What is laparoscopic robotic partial nephrectomy and when should it be considered?

RPN
 

Robotic Nephron sparing surgery

With an increase in use of cross sectional imaging, small incidentally detected renal tumours are a common scenario in general practice. In a patient without multiple co-morbidities, surgical treatment of the tumour offers definitive curative treatment. Removal of the tumour alone, instead of the entire kidney when technically feasible allows for preservation of kidney function without compromising oncological control.

Although partial nephrectomy via open incision is an established method for treatment of such renal lesions, given the morbidity associated with a large incision, pain, lengthy hospital stay and long recovery time, it is not often employed. In contrast, laparoscopic radical nephrectomy has become the most widely performed kidney surgery.  

Considering that many patients with a renal mass have co-morbidities including hypertension, diabetes, abnormal cholesterol profile and so on, it is prudent to preserve as much renal function as possible by not removing the unaffected nephrons. 

Robotic partial nephrectomy is an excellent method for treating small renal tumours and some selected larger tumours. As well as safely removing the mass and preserving kidney, the benefits of a minimally invasive approach will mean reduction in pain, faster recovery and earlier return to normal function for the patients.

 

This video shows a left sided RPN by Homi Zargar

 

The wrist articulation and 3D magnified vision allow the surgeon to perform complex surgery in a minimally invasive fashion recapitulating the open technique. During the procedure the blood flow to the kidney is interrupted, the tumour is excised, the kidney is reconstructed and blood flow is re-established (watch a short video here). Typically only 10-15% of the renal parenchyma is removed and the patient is often discharged the subsequent day. Patients can return to normal activities within two weeks from the surgery. 
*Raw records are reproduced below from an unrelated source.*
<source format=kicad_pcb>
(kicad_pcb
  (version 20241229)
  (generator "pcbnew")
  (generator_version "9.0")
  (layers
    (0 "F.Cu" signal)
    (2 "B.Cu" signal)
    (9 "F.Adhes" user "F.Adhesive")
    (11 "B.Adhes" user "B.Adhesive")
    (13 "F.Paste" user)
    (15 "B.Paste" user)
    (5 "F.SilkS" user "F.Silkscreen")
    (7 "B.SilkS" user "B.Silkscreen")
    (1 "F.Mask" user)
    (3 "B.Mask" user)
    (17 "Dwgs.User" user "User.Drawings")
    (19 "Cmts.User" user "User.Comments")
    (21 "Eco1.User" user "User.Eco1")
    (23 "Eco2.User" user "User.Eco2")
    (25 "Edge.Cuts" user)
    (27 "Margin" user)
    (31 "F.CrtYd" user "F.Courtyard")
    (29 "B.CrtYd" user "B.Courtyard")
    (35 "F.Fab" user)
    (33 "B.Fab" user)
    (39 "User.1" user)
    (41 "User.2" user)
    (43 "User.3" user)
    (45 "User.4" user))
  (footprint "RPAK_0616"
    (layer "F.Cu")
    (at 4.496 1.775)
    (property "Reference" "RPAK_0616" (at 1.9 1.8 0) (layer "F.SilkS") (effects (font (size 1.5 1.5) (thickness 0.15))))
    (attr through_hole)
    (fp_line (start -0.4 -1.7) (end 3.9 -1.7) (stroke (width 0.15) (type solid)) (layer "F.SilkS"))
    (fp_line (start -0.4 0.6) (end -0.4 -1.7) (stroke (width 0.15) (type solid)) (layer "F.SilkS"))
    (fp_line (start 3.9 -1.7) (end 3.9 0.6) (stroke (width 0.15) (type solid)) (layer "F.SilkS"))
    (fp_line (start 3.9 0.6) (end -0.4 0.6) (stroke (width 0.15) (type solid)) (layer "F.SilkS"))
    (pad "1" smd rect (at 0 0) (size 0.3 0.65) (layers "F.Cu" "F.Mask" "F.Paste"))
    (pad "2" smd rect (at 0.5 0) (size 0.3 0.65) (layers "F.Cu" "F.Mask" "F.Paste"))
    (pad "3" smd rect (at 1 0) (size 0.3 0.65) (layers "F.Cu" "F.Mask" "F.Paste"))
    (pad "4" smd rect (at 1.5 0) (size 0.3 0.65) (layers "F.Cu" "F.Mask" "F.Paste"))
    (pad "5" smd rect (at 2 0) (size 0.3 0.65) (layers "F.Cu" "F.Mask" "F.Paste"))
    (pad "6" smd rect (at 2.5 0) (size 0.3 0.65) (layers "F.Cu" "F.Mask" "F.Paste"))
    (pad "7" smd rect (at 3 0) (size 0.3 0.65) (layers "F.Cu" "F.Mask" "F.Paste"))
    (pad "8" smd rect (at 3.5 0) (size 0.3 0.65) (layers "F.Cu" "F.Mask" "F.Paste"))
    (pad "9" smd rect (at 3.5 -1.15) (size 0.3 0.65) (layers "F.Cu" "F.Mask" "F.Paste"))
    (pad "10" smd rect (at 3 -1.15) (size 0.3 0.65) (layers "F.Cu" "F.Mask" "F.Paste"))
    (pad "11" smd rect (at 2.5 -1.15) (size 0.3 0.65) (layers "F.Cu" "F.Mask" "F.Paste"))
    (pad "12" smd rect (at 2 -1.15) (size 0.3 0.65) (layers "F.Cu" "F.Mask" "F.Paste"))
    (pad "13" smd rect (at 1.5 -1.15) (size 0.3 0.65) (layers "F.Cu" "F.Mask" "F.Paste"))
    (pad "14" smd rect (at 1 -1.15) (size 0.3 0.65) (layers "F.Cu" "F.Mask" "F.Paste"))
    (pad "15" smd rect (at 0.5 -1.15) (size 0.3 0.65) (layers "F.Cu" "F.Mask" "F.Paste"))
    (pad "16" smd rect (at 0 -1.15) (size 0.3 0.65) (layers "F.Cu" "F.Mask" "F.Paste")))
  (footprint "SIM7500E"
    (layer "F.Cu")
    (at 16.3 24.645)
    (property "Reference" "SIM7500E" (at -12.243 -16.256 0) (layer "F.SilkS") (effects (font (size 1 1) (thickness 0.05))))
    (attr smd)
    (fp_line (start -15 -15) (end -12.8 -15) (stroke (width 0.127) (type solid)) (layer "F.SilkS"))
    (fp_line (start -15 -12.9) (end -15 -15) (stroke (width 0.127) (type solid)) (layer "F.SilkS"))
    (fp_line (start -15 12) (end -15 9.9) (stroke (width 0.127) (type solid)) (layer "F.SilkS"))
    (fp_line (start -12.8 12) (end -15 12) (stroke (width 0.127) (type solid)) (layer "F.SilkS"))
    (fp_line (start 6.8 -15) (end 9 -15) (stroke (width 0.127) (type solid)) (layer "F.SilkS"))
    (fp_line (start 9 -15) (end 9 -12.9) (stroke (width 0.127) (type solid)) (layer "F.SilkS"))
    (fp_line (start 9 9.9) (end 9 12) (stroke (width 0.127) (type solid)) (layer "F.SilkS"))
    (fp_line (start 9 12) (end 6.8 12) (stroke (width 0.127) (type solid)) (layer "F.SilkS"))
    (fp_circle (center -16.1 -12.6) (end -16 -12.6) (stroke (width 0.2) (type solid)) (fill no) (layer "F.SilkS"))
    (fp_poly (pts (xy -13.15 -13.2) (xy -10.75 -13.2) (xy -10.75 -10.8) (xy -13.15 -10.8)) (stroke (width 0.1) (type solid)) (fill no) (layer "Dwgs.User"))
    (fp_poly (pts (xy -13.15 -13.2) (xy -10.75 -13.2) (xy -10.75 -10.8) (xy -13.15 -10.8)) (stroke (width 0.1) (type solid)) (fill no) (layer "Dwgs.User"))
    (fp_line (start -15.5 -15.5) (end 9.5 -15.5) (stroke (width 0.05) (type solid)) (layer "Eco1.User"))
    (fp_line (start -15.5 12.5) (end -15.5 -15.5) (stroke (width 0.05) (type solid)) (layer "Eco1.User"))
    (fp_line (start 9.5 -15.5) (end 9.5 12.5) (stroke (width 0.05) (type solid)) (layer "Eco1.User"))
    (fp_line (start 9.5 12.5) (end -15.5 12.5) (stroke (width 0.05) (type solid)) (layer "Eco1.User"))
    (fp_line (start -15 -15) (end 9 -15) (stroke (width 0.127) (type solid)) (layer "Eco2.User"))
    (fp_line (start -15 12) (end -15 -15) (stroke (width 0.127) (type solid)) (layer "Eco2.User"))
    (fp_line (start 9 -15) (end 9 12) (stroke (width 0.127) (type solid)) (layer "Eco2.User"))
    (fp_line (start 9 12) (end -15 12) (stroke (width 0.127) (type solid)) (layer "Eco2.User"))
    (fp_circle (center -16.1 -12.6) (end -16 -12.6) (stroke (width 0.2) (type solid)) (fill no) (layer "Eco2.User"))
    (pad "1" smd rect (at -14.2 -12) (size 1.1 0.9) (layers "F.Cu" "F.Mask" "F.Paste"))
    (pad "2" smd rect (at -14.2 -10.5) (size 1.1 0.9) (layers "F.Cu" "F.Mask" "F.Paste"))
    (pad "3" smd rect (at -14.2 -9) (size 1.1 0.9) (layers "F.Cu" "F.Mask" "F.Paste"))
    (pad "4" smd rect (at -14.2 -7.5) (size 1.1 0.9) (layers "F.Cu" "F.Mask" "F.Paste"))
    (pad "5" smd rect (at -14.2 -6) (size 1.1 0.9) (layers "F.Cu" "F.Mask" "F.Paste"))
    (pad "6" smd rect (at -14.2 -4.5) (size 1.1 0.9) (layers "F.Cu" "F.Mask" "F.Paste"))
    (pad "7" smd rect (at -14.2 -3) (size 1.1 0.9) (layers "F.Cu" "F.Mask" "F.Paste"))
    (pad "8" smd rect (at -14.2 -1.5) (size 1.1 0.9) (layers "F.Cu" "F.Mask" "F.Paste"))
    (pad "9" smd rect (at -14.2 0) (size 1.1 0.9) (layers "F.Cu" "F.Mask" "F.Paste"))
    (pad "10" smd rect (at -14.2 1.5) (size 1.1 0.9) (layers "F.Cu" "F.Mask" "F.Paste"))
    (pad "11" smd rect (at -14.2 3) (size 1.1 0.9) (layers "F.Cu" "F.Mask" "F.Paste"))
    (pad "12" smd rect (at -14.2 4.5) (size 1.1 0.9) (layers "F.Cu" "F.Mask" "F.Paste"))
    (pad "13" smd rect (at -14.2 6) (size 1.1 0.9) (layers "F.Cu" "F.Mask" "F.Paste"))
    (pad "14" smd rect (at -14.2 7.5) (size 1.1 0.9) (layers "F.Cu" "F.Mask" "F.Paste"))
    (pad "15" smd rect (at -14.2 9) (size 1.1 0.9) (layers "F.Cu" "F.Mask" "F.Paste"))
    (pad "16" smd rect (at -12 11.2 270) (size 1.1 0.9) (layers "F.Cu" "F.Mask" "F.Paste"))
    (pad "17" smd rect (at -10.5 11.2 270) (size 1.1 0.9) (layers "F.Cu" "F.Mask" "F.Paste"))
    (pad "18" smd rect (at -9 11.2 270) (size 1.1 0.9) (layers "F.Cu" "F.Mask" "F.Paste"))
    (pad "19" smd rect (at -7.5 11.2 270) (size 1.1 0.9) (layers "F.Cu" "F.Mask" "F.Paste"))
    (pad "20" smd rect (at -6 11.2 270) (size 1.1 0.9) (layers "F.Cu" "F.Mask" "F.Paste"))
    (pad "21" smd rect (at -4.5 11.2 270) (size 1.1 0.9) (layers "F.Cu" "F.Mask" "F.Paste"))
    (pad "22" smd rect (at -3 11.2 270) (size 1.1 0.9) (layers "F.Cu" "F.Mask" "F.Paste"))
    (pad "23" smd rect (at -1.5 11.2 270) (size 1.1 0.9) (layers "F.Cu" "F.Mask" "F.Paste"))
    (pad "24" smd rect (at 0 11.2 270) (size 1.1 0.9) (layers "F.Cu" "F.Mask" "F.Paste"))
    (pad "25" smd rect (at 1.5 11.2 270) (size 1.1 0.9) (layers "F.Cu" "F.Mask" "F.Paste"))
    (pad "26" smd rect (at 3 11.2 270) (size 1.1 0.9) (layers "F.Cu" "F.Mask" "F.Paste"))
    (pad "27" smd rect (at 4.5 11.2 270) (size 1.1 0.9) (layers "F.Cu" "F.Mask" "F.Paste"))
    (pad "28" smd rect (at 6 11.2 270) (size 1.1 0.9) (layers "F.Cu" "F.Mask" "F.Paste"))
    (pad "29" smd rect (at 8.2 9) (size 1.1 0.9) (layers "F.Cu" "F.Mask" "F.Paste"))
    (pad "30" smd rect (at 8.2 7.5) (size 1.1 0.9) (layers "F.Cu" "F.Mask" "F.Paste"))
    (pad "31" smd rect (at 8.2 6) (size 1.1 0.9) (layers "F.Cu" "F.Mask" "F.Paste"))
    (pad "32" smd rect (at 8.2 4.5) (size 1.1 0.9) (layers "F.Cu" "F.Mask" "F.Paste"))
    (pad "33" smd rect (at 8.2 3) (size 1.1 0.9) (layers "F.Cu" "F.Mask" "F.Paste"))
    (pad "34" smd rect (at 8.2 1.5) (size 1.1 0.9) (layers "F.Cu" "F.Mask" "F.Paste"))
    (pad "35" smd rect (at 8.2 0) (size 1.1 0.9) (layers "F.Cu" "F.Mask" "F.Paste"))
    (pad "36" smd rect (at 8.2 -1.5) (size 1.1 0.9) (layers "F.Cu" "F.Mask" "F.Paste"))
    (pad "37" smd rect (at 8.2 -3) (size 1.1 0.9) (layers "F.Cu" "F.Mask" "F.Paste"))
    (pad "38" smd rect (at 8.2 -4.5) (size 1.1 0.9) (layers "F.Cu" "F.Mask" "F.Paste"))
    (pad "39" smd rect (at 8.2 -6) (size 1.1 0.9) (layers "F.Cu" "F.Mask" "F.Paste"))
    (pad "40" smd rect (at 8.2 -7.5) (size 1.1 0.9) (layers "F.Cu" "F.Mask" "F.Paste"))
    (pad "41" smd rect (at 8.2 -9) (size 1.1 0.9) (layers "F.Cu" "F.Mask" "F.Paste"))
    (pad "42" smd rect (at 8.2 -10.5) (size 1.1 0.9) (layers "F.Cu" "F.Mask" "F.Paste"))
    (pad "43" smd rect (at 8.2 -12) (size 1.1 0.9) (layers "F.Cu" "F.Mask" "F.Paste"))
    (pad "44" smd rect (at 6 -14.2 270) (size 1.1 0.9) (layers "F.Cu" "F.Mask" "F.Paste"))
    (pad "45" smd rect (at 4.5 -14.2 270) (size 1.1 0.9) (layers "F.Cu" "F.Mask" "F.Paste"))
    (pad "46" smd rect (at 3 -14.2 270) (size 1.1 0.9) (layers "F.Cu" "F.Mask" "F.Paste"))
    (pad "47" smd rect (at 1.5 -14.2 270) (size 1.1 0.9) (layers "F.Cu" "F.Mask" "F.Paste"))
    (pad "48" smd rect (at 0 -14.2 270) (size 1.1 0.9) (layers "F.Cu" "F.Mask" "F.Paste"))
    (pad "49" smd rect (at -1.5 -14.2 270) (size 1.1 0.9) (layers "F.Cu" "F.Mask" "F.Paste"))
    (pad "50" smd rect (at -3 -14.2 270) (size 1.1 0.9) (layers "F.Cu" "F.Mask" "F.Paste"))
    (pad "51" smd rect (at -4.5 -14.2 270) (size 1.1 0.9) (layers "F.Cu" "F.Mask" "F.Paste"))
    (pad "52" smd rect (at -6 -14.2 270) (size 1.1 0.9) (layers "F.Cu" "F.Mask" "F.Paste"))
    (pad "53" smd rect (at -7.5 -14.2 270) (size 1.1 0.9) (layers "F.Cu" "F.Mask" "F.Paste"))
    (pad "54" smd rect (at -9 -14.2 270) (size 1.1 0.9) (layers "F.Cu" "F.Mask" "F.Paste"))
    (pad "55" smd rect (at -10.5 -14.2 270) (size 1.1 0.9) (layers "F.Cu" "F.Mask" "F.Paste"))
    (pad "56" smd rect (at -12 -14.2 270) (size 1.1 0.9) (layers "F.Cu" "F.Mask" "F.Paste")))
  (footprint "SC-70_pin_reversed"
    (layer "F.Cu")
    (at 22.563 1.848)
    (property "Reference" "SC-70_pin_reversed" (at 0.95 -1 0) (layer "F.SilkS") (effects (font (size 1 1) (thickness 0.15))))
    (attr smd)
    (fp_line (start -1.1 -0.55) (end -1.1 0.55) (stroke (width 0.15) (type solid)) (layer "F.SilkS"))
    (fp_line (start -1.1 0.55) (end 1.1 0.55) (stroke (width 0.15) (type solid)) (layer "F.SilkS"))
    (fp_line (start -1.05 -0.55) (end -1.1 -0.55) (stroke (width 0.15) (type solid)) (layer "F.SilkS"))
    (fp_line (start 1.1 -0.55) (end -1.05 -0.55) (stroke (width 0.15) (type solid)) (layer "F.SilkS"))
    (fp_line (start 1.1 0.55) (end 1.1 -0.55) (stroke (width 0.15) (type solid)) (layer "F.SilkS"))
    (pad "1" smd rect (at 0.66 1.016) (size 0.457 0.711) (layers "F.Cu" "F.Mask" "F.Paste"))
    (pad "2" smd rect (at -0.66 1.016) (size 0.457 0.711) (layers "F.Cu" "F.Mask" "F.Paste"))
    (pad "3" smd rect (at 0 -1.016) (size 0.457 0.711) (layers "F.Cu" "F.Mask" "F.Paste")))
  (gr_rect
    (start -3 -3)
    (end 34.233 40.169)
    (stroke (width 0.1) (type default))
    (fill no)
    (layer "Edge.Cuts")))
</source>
Available data suggests that compared to pure laparoscopic approach, robotic partial nephrectomy is associated with lower complications and better outcomes.

Dr. Zargar was trained for this procedure at the Cleveland Clinic, which is one of the world’s leading institutions for this technique. As well as the technical expertise Dr. Zargar is an expert in the field of renal preserving surgery with over 50 publications in the peer reviewed journals on this topic. Homi offers robotic partial nephrectomy in public (Royal Melbourne Hospital) and private (Epworth Healthcare) settings.